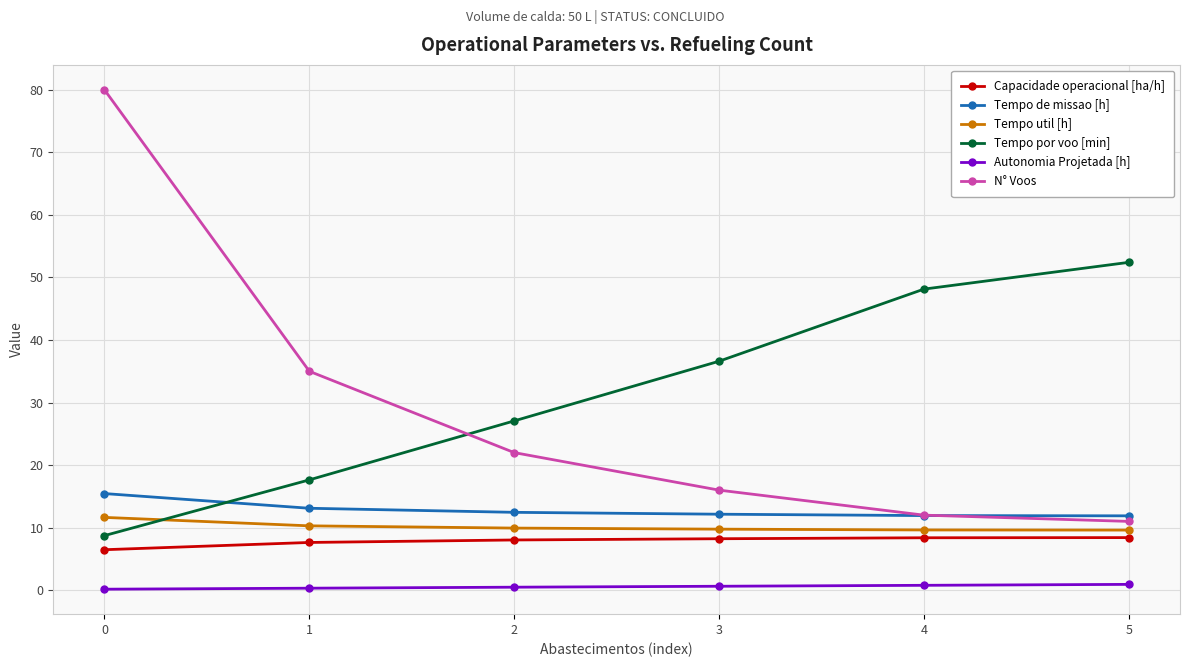

What is the value of the N° Voos point at the 3rd from the left?

22.0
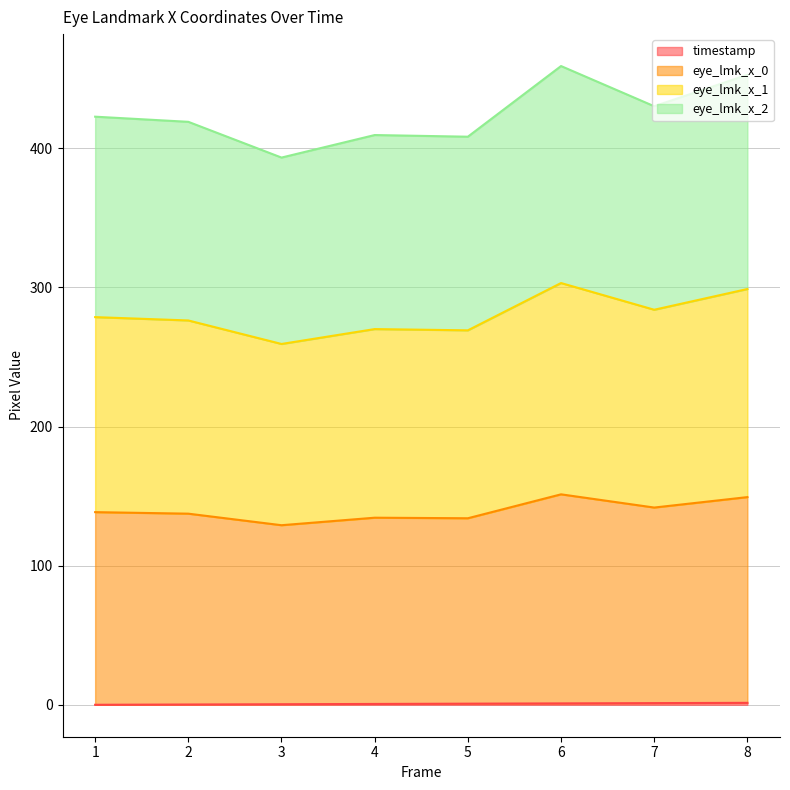

True or false: eye_lmk_x_2 and timestamp cross at least once.

False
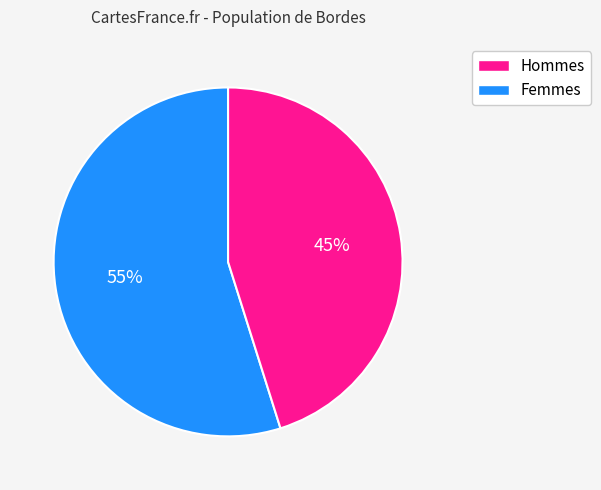

To the nearest percent, what percentage of the pie is Hommes?

55%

_____

■ TASK PROMPT
Rewrite the material above with "pie" changed to "chart" and every other word left as it is. Omit the pictures.

■ ANSWER BOX
What is the value of the N° Voos point at the 3rd from the left?

22.0

True or false: eye_lmk_x_2 and timestamp cross at least once.

False

To the nearest percent, what percentage of the chart is Hommes?

55%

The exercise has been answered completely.